#### [HOW TO COMPLETE THIS TASK]
Count every line below that holds "down". Number only.

#### [GIVEN RECORDS]

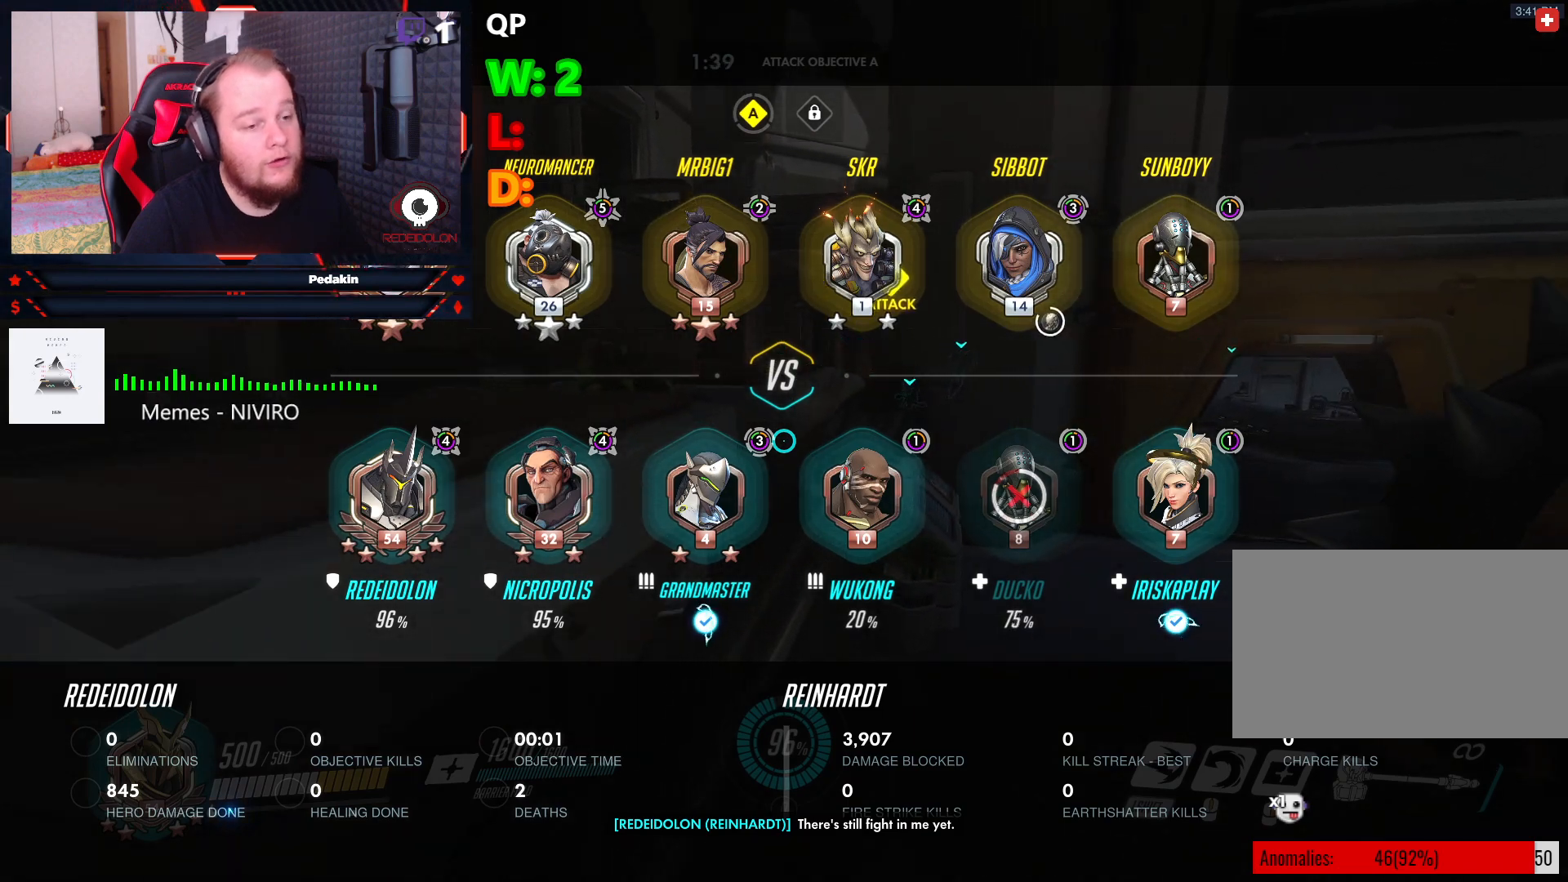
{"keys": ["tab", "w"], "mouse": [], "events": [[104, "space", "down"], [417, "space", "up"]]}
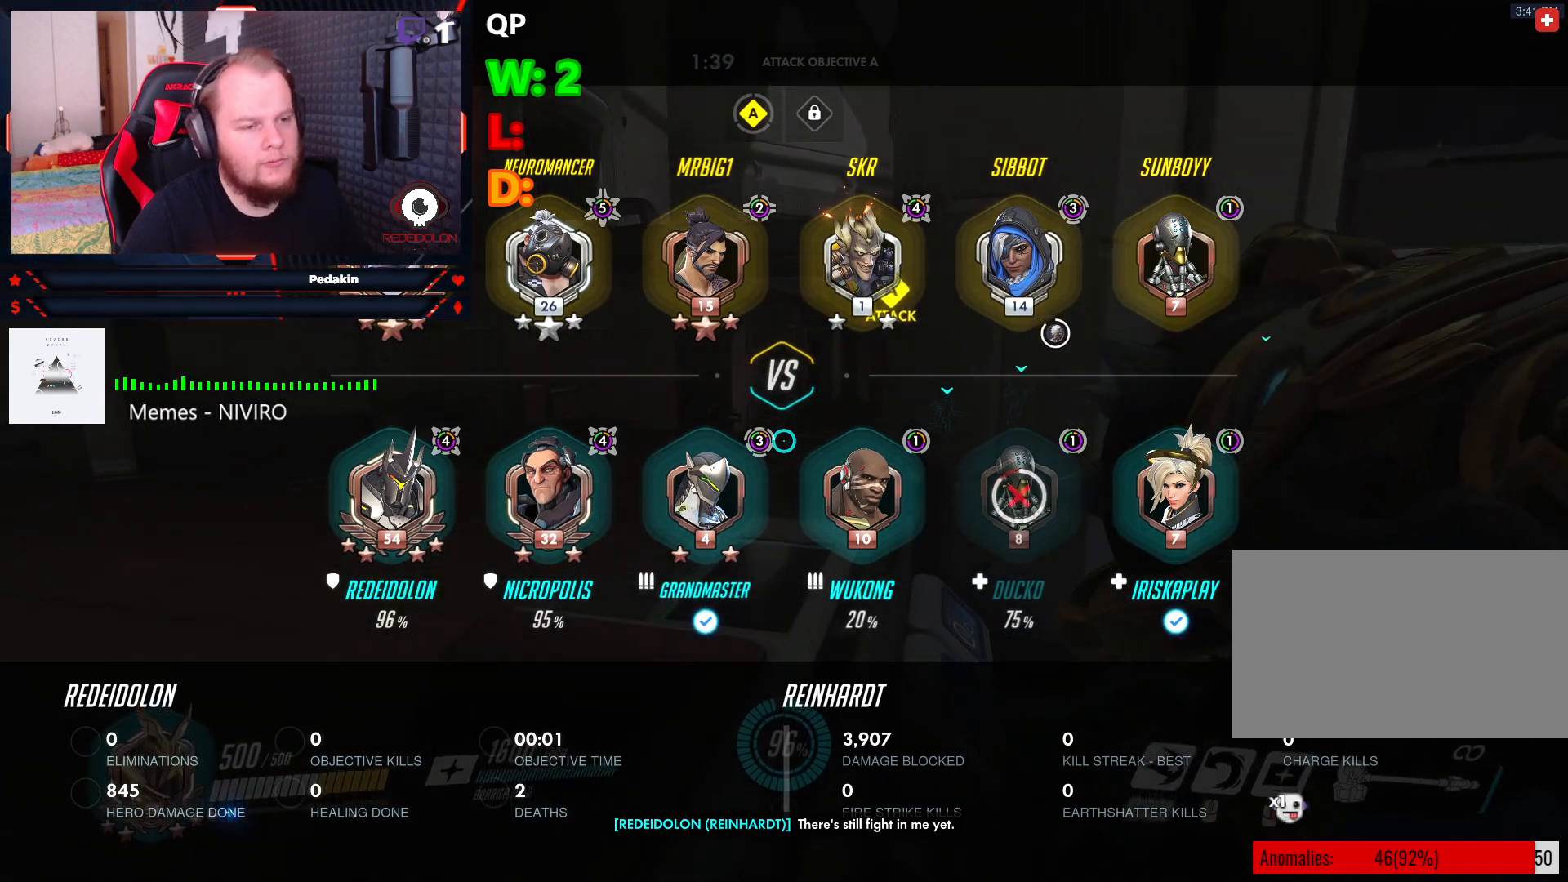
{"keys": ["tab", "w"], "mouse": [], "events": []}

==

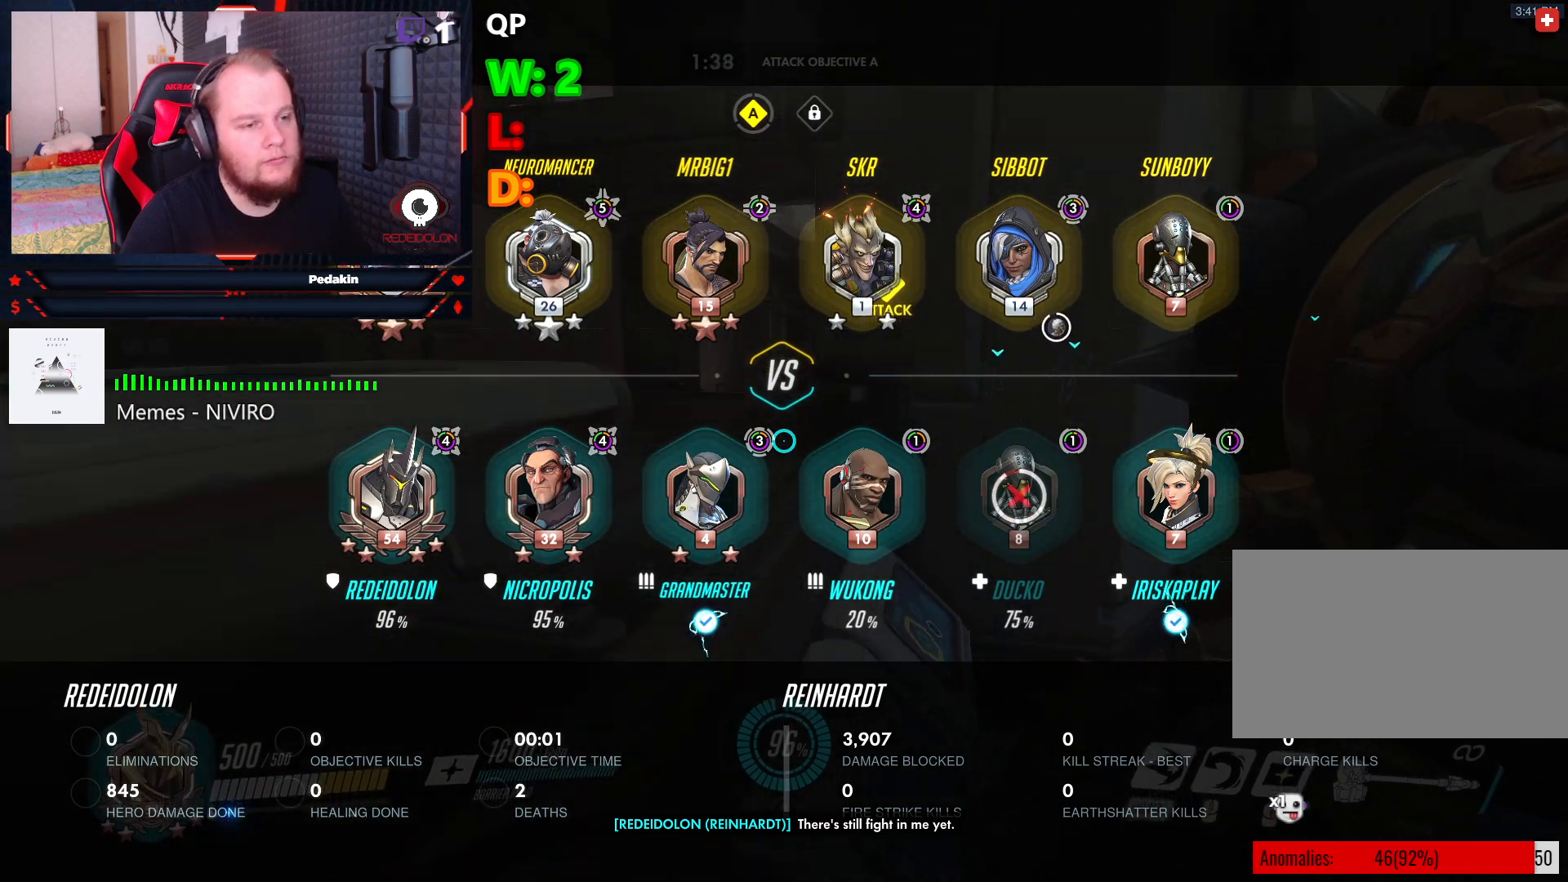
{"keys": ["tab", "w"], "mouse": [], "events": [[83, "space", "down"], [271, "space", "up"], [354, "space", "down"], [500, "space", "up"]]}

#### [RESPONSE FOR THIS EXERCISE]
2